I hadn’t meant to tell him. I hadn’t meant to tell anyone until I had decided what I was going to do. But the truth poured out of me as if it had a mind of its own.

“I’m pregnant,” I said in a rush.

Kyle looked taken aback. “Um, congratulations…?”

“No, not congratulations. I can’t have a baby. Not now. I just graduated from law school. I’m a first-year associate. This could derail my career. I can’t be a mom. I wouldn’t know how to be a mom. This is such a huge mess.” I started crying. I couldn’t help it. One minute I was talking about the shit show that was my life, the next I was sobbing uncontrollably.

Katie stirred but thankfully didn’t wake up. Kyle scooched over and put his arm around me. I put my head on his shoulder and cried until I didn’t think I had any more tears left. “What am I going to do?” I wept into his shoulder.

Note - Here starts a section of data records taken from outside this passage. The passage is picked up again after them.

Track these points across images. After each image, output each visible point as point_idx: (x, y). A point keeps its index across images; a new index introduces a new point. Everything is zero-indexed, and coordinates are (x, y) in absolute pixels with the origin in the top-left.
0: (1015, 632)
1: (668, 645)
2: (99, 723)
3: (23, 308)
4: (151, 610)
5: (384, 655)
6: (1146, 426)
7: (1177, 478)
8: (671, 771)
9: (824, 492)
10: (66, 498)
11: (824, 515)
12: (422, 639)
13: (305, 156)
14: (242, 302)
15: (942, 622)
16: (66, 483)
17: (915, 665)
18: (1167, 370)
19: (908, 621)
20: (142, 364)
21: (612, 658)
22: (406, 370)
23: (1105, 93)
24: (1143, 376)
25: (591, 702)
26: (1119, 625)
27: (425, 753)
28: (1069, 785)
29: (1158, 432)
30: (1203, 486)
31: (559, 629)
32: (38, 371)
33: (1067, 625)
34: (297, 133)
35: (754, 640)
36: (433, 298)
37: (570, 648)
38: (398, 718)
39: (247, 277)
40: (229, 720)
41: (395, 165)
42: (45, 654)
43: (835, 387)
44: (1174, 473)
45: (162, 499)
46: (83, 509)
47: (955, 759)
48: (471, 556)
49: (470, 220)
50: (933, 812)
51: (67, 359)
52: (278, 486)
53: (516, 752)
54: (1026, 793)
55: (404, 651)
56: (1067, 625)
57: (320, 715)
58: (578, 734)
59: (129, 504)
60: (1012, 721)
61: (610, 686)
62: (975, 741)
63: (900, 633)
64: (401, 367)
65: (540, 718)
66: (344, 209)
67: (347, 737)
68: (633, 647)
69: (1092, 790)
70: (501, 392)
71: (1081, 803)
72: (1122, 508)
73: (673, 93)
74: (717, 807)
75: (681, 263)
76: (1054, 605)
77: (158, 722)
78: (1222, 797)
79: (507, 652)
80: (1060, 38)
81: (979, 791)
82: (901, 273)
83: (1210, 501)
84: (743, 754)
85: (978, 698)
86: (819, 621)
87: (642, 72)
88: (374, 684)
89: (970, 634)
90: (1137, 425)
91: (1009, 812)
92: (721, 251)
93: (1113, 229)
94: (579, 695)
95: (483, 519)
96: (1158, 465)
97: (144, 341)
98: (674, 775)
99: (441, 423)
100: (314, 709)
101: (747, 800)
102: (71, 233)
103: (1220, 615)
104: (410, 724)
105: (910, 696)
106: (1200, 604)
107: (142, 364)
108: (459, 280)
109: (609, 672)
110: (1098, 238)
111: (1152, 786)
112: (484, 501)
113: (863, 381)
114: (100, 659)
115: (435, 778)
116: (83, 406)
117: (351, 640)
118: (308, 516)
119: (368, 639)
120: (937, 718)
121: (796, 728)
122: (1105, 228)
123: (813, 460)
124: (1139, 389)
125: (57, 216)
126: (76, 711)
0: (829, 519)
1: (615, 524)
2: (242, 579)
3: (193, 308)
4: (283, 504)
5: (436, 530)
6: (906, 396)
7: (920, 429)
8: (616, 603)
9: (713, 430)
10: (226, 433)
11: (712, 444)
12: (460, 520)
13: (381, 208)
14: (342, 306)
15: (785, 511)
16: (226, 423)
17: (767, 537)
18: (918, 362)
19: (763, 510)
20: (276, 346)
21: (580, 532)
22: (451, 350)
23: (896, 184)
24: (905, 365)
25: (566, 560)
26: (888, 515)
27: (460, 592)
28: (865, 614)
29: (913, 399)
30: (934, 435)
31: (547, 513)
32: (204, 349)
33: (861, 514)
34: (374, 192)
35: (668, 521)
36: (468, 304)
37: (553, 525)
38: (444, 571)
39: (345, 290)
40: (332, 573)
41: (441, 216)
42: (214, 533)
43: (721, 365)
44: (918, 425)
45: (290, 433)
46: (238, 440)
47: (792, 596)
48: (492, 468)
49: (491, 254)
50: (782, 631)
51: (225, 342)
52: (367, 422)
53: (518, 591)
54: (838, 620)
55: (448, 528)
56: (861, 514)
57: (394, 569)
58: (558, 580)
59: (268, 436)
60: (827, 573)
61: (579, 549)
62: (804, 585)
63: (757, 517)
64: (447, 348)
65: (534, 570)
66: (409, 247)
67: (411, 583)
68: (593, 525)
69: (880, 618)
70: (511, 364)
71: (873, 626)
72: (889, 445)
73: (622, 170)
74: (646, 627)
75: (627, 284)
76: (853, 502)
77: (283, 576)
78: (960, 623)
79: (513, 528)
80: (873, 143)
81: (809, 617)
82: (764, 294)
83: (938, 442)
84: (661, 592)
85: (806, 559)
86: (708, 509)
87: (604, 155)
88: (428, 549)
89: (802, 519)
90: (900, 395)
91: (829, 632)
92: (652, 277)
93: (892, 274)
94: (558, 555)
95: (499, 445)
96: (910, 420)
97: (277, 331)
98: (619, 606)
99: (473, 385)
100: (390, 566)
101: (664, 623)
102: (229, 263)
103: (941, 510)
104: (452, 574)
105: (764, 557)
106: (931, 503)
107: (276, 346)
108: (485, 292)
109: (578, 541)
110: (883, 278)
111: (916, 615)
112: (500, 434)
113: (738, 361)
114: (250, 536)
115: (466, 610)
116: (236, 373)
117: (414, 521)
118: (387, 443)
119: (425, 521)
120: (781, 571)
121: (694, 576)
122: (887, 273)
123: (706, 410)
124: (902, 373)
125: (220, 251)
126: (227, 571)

Kyle held me tight and his support was keeping me from crumbling. “You’re going to figure it out. Because you’re Marlena Rose Ducate, and you’re smart as hell. You’ll make the best decision for you. Whatever that is.” He sounded so sure of himself. I wished I shared half of his confidence.

“I can’t be a mom, Kyle,” I said, sounding as wretched as I felt.

“No one says you have to be, Lena.” I started crying again, my entire body shaking. I couldn’t believe Katie was sleeping through my noisy wailing. I didn’t care that I was probably making a scene.

After a few minutes, I sat up and wiped my face. Kyle dug a tissue out of the diaper bag he had stashed beneath the stroller. I accepted it gratefully, blowing my nose. I looked at him in a new appreciative wonder. “How did you do it?” I asked him.

“Do what?” He frowned, looking perplexed.

“Be a dad?”

He gave me a half-smile. “It’s not like I had a choice in the matter, you know.”

I shoved the used tissue in my pocket and took another one when Kyle offered it. “You know what I mean. You took it on without any complaints and you’re amazing at it. Did it all just click into place?”

He laughed with obvious amusement. “Hell no. It’s been terrifying and I’ve probably screwed up at least a hundred times. But that’s okay. Because there’s no manual on how to be a parent. You simply get by as best you can and as long as you love them unconditionally and put their best interests first, I don’t see how you can fail. And if you decide to... you know... be a mom... then you’ll do the same.”

I stared down at his daughter sleeping contentedly and believed it was possible to love someone else enough to make it work.

“I don’t mean to be nosy, but what about the dad? Is he in the picture?” Kyle asked.

My stomach clenched again. “He’s in the picture,” I admitted.

“Does he know?”

I shook my head.

“Are you planning to tell him?” I felt Kyle get tense. “Because he should know, Lena. It’s not right to keep it from him.”

I felt myself get defensive. “I’m not telling him anything until I know what I’m going to do. I can’t deal with... he’s not exactly... I’m not telling him yet,” I finally got out.

Kyle took one of his daughter’s mittened hands and held it gently. “I would have been devastated if Josie had kept it from me. I don’t know if I would have ever gotten over it.”